The political road ahead will likely be rough, as EU countries and the European Parliament negotiate the proposals.
Already, the plans have exposed familiar rifts between richer western and Nordic EU states where electric vehicle sales are soaring, and poorer eastern countries that are worried about the social cost of weaning their economies off coal.
EU member capitals are particularly worried about the Commission's plan to launch a carbon market for transport and home heating, potentially raising household fuel bills.
The Commission has promised a social fund to shield low-income households from the costs, and is urging countries to use the EU's 800-billion-euro COVID-19 recovery fund to help people insulate their homes and create jobs in clean technologies like hydrogen.
The unveiling of "Fit for 55" will make climate policies more visible to EU citizens than ever before, testing Europe's widespread public support for ambitious climate action.
"There's no hiding that this package comes in the middle of a massive socio-economic crisis," said Manon Dufour of independent climate-change think-tank E3G. The EU "has to be even more careful about the social impacts."
Policymakers are also braced for a storm of industry lobbying. Europe's steel and cement sectors are already fighting plans to end free CO2 permits and force manufacturers to pay more when they pollute.
Past attempts to tighten CO2 standards for carmakers have faced fierce industry opposition. But with European giants like Volkswagen already committed to ending combustion-engine car sales in Europe in the 2030s, some governments say now is the time to bring laggards into line.
"The Commission needs to basically wake up and smell the coffee - that now is the time to actually cement that into legislation," an EU diplomat said, of the potential proposal to ban sales of new combustion engine cars by 2035.
With its world-first package, the EU also aims to burnish its global climate leadership position. It is unclear if that will be enough, however, to elicit similarly ambitious action from other major economies at the U.N. climate conference in November in Glasgow, Scotland.

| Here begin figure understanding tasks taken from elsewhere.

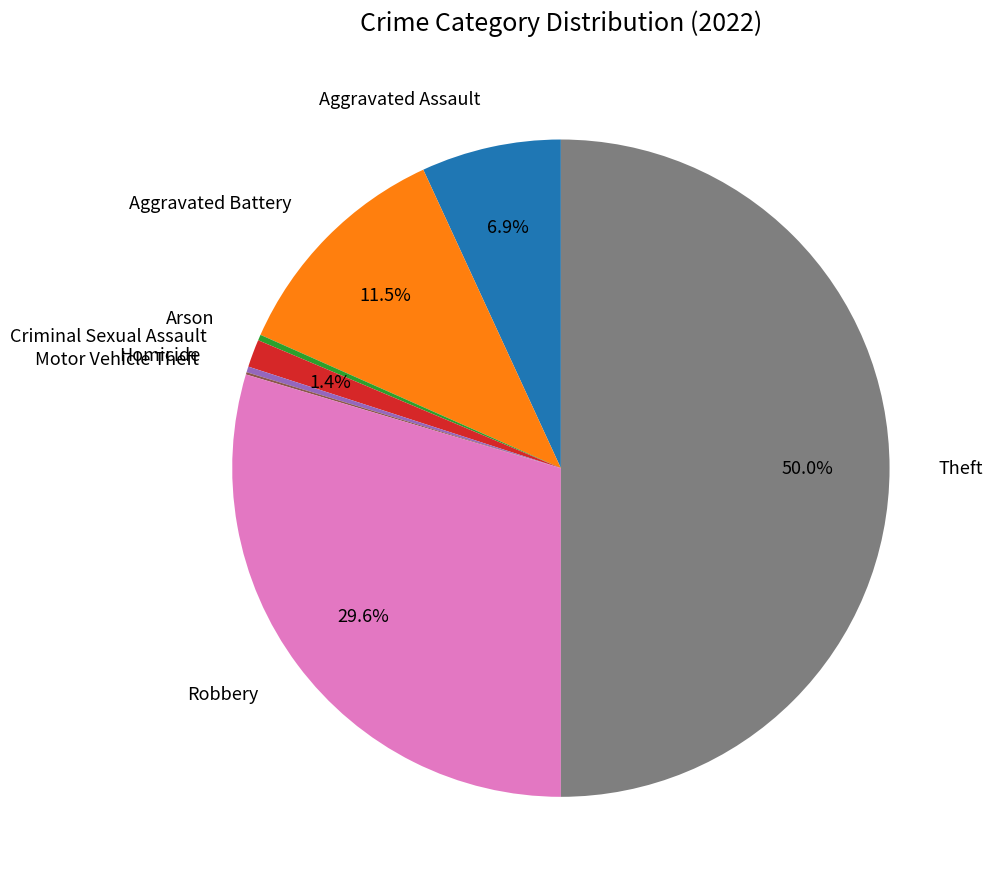

Which category has the biggest portion of the pie?

Theft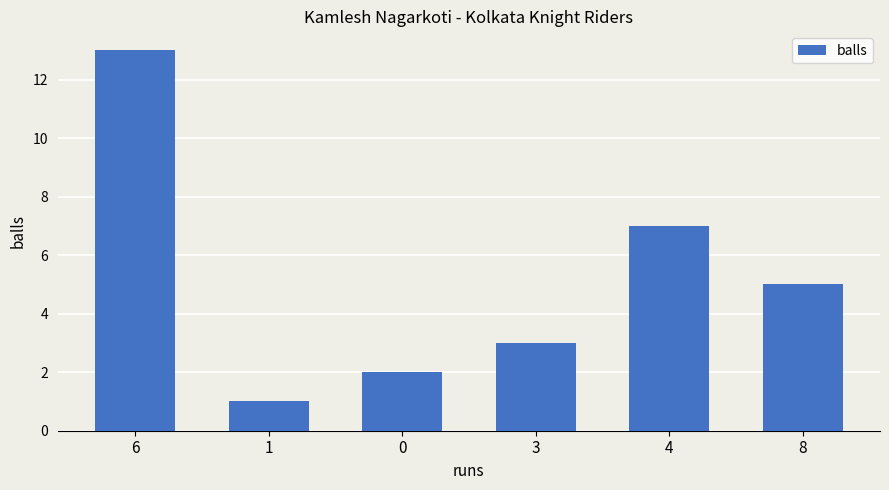

Where does the data first go above 5?

6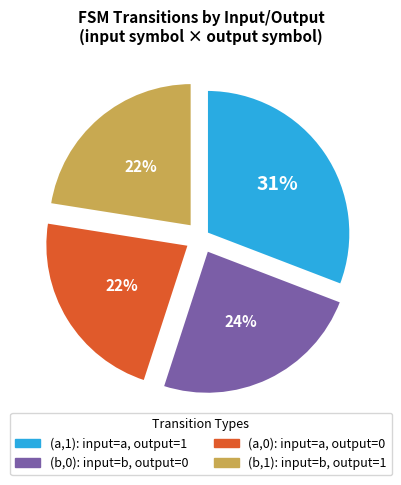

Count the number of slices in the pie.

4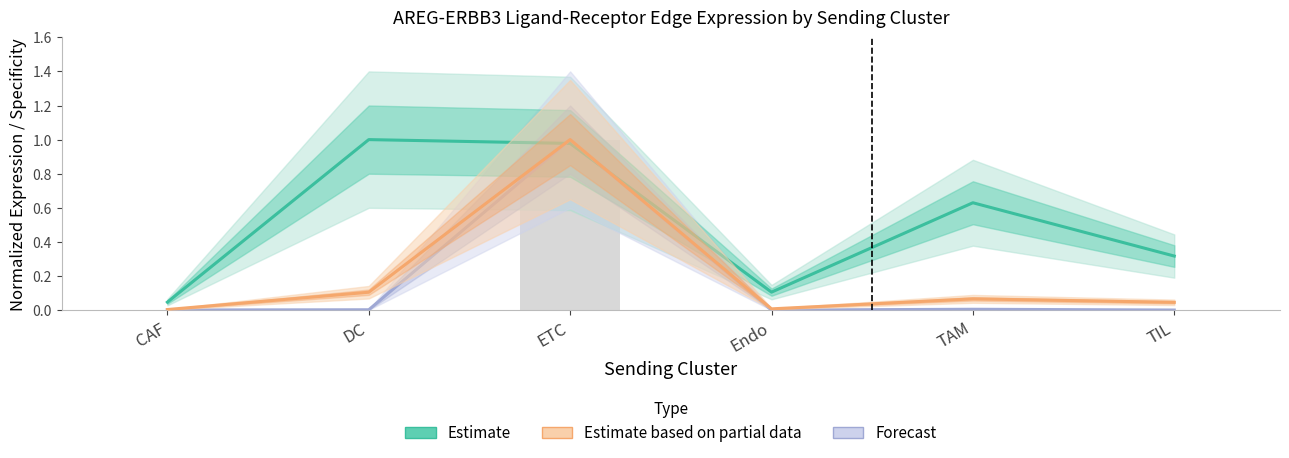

What are all the series names shown in the legend?

Estimate, Estimate based on partial data, Forecast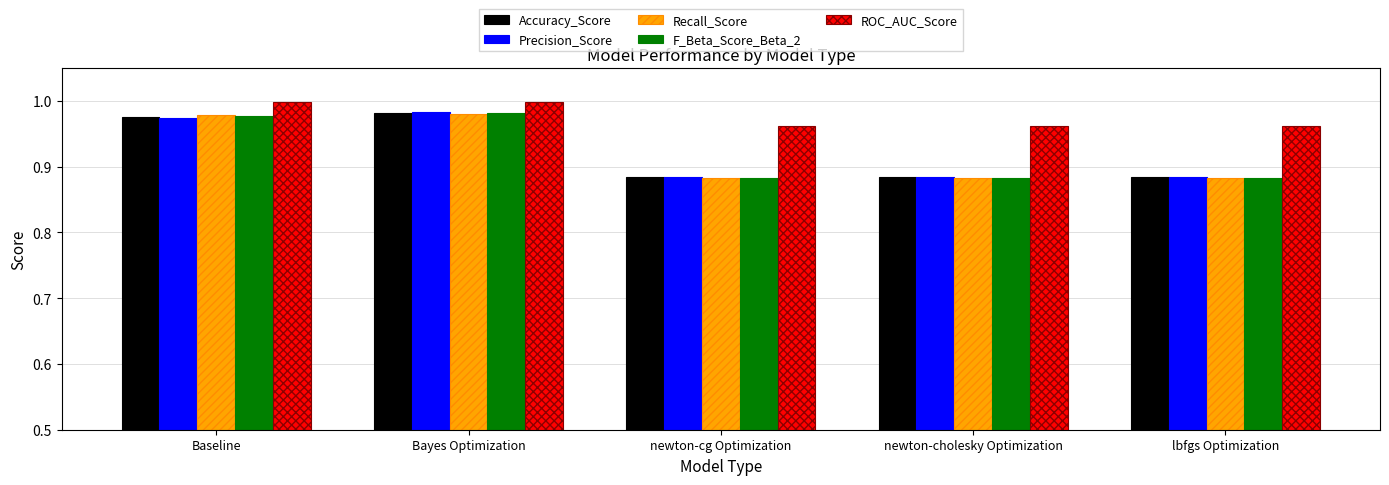

True or false: ROC_AUC_Score has a value of 0.5 at newton-cg Optimization.

False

"The challenge is that other big players – China and the U.S. specifically – will need to be on board," said Tom Rivett-Carnac, the U.N.'s chief political strategist in the run-up to the 2015 Paris Agreement. "Whether the EU can achieve this diplomatically remains to be seen."
Brussels says it is time to take Europe's climate policies global. Much of the diplomatic lift required will be on the carbon border tariff, which the EU says will put its firms on more equal footing with competitors in countries with weaker carbon policies.
The proposals would also push EU industry to invest in expensive green technologies. Moving early could give European firms a competitive edge in global markets for new products like low-carbon steel produced from green hydrogen, but producing those products will cost manufacturers more.
"At the end of this transformation, our economy will look a lot better, and we can get the climate crisis under control," Frans Timmermans, the EU Commissioner in charge of climate policy, told CNN last week. "And that's the whole point."